To be clear, I'm not saying that it can't or isn't causing a problem, just that it doesn't appear to make any sense on the face of it.

I'm not implying there's incentive for you to lie about the Cinebench result, it's clearly a low score. What I am curious about though, is whether that's truly due to the undervolting or whether there's an underlying problem - potentially the underlying problem that Prime was yet to find after 30 seconds.
These are the stock settings. I've fully stress tested this system. An hour off small FFT, 10 consecutive IBT runs, 8 hours of realbench, multiple superposition runs, and a stock memtest run. What happens when you lock a fixed voltage is it prevents XFR and PB from fully boosting the cores. It won't affect the multi core very much at fixed voltage unless you lower it a lot. even locking at 1.35 did lower my cinebench multicore about 100 pts.
 

Barty1884

Retired Moderator
These are the stock settings. I've fully stress tested this system. An hour off small FFT, 10 consecutive IBT runs, 8 hours of realbench, multiple superposition runs, and a stock memtest run. What happens when you lock a fixed voltage is it prevents XFR and PB from fully boosting the cores. It won't affect the multi core very much at fixed voltage unless you lower it a lot. even locking at 1.35 did lower my cinebench multicore about 100 pts.

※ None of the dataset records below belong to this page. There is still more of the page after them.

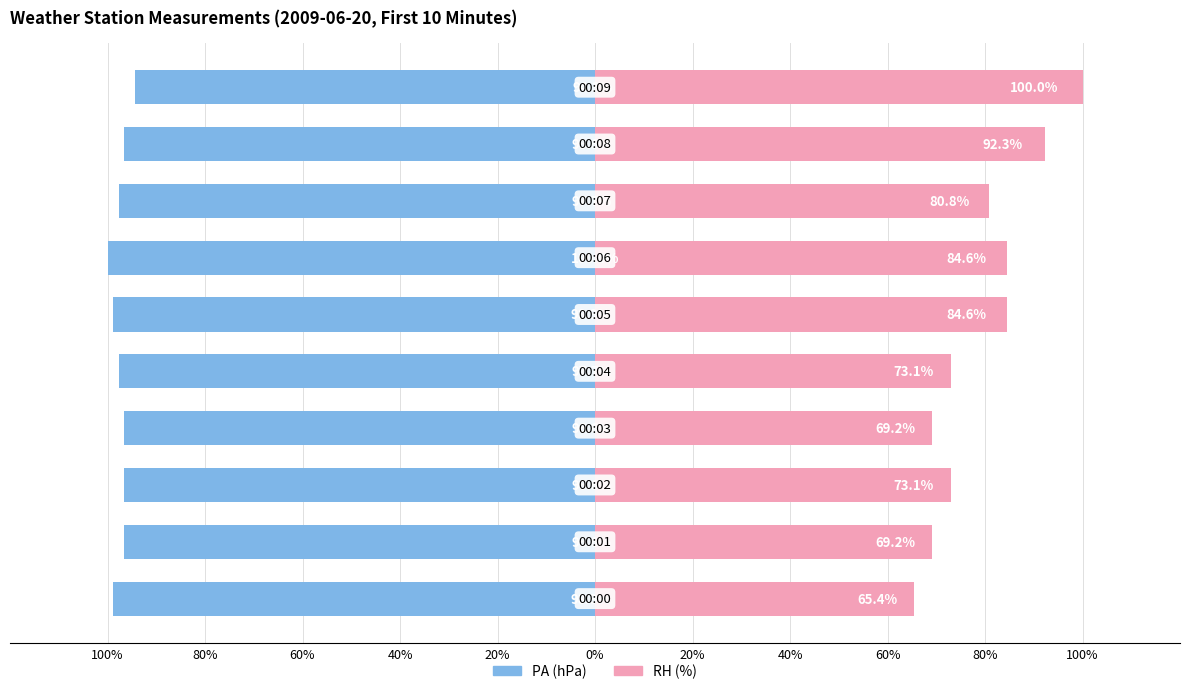

Are the bars grouped side by side (vs. stacked)?

Yes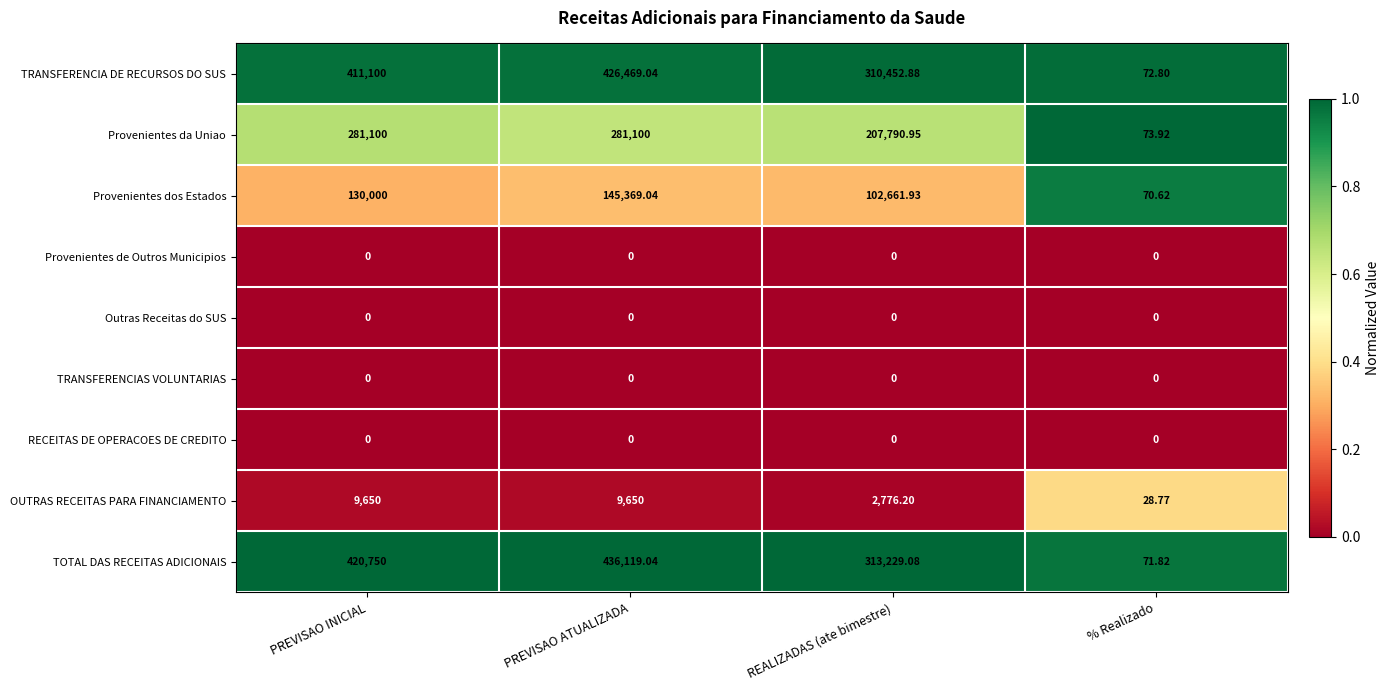

What is the difference between the highest and lowest values at PREVISAO ATUALIZADA?

436119.0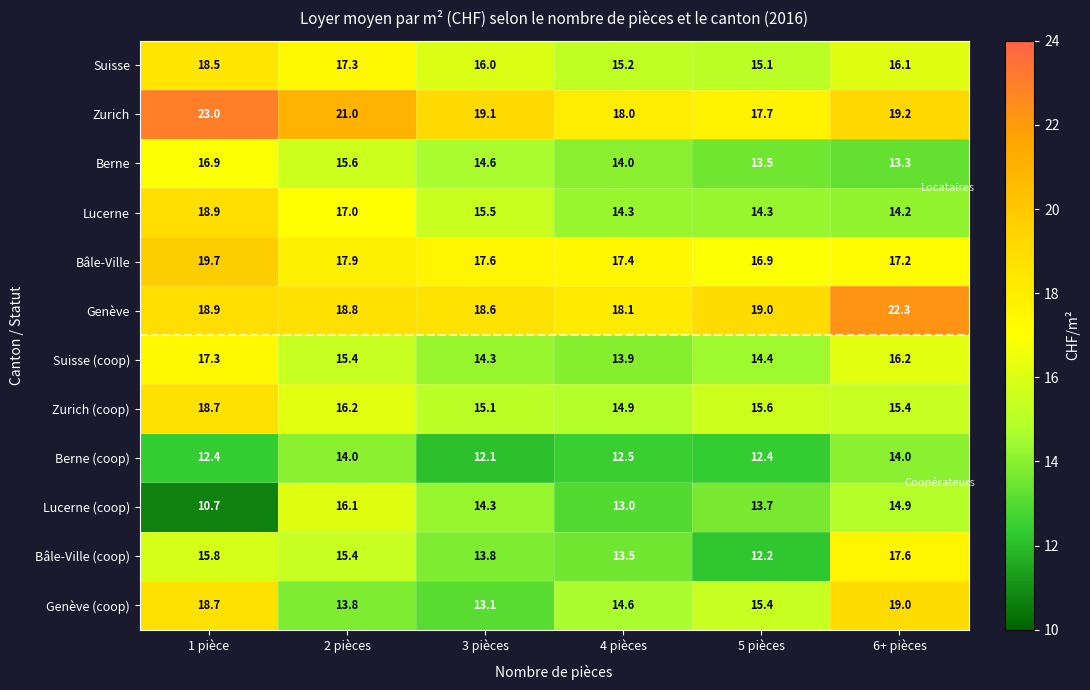

What is the greatest value displayed?

23.0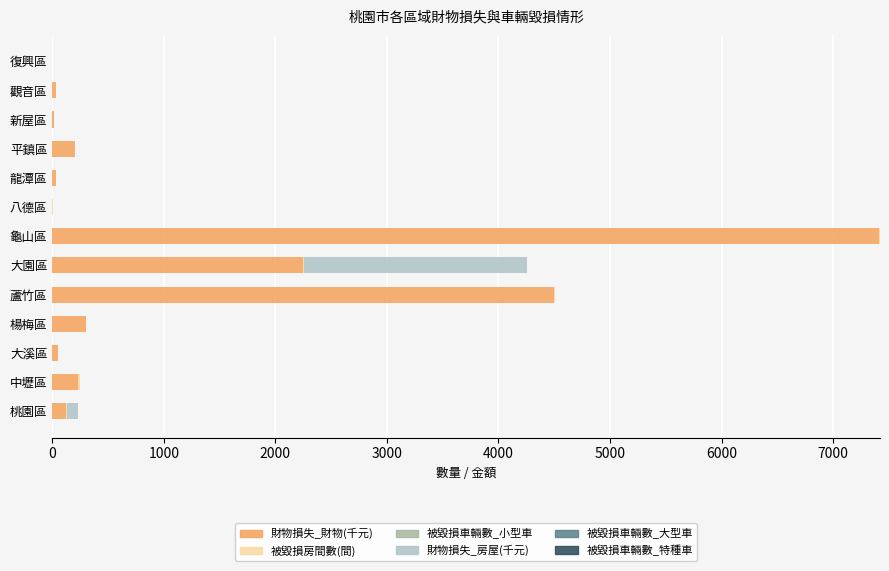

What is the sum of all 財物損失_財物(千元) values?

15134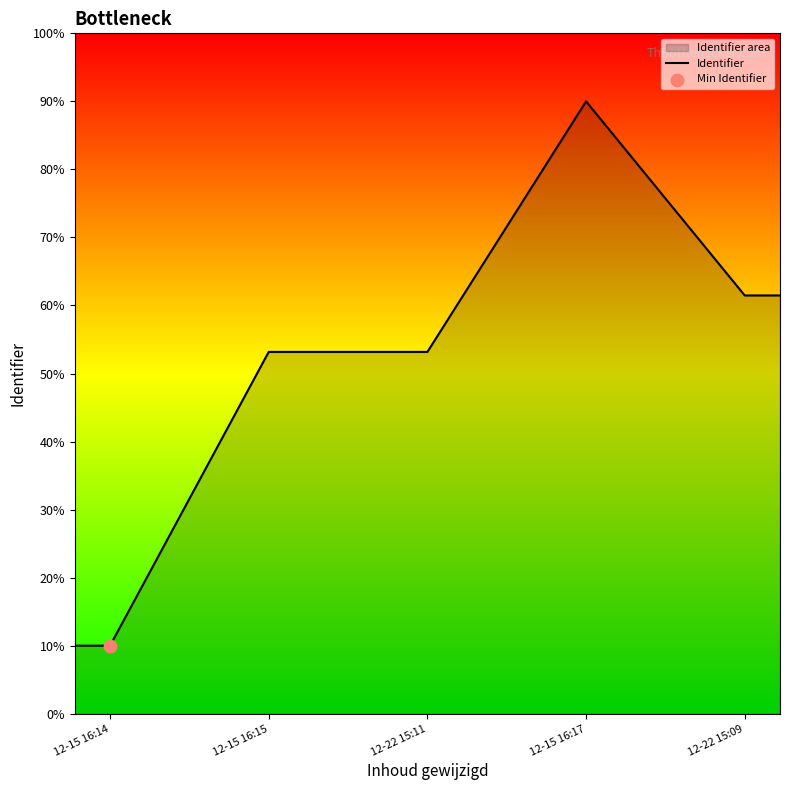

What is the change in value from 12-15 16:14 to 12-15 16:17?

+80.0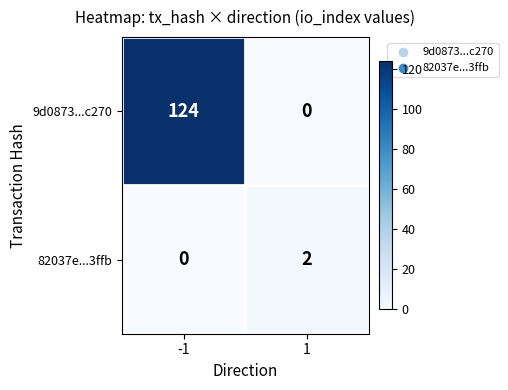

The 82037e...3ffb series shows 0 at -1. True or false?

True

I appreciate the theory behind it, but with that rationale, a single core stress test needs the upper end of that "stock" voltage spectrum?
So 4.5GHz (for example) with XFR/PB on a single core needs 1.5V, but 4.0-4.1GHz across all cores (also boosted by XFR/PB) needs ~1.3V?
Again, not calling you out on anything, or trying to be codescending or antagonistic, I just can't wrap my head around it.

This is not unlike the early 300 series BIOS' though, where unnecessary voltage was pushed through the CPU. It did get better over time, with performance improving IIRC, so perhaps a BIOS update will fix the issue in time.

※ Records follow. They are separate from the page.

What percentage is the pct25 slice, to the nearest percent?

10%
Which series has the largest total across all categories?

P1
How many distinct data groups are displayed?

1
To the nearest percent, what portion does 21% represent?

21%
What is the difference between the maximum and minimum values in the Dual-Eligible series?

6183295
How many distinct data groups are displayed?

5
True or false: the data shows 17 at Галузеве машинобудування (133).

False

Anyway, I've derailed this thread enough.
 

rigg42

Respectable
Oct 17, 2018
639
233
2,390
If you read the AMD post i linked above you'll see that that sky high voltages at idle are because the CPU isn't really idle. The monitoring software is pinging it with a tiny load and causing the boost algorithm to fire to full boost (and the voltage it needs to achieve it). As i mentioned earlier these voltages are fine in bursts at light load because there isn't enough current to damage the CPU. The CPU is doing exactly what its supposed to do. The OP's temperature problem is because of the crappy stealth cooler.
 

rigg42

Respectable
Oct 17, 2018
639
233
2,390
I appreciate the theory behind it, but with that rationale, a single core stress test needs the upper end of that "stock" voltage spectrum?
So 4.5GHz (for example) with XFR/PB on a single core needs 1.5V, but 4.0-4.1GHz across all cores (also boosted by XFR/PB) needs ~1.3V?
Again, not calling you out on anything, or trying to be codescending or antagonistic, I just can't wrap my head around it.

This is not unlike the early 300 series BIOS' though, where unnecessary voltage was pushed through the CPU. It did get better over time, with performance improving IIRC, so perhaps a BIOS update will fix the issue in time.

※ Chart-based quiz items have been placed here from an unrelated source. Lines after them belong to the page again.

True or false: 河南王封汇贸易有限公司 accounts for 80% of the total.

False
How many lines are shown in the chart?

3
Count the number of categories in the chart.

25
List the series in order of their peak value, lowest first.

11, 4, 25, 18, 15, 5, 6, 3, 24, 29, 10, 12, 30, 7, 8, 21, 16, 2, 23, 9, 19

Anyway, I've derailed this thread enough.
Yes that's precisely what I'm getting at. The Bios is fine. Its doing what its supposed to do. The problem is HWI64 and how it interacts with the CPU on the ryzen balanced power plan. The cores aren't idle when they're at 4.4ghz and 1.5 v. I just downloaded CPUz and my voltage was hovering around .9 with nothing else running. HWI64 shows the same if I turn on the windows balanced power plan.

On a side note the SOC voltage stuff that J2C was talking about in that video is a legit issue with the Asus bios and fast memory kits. Even on Intel. My Max XI hero did the same thing to VCCIO and VCCSA when i threw a 3600 cl16 kit in it. They really need to fix that. That's a recipe for burned up memory controllers.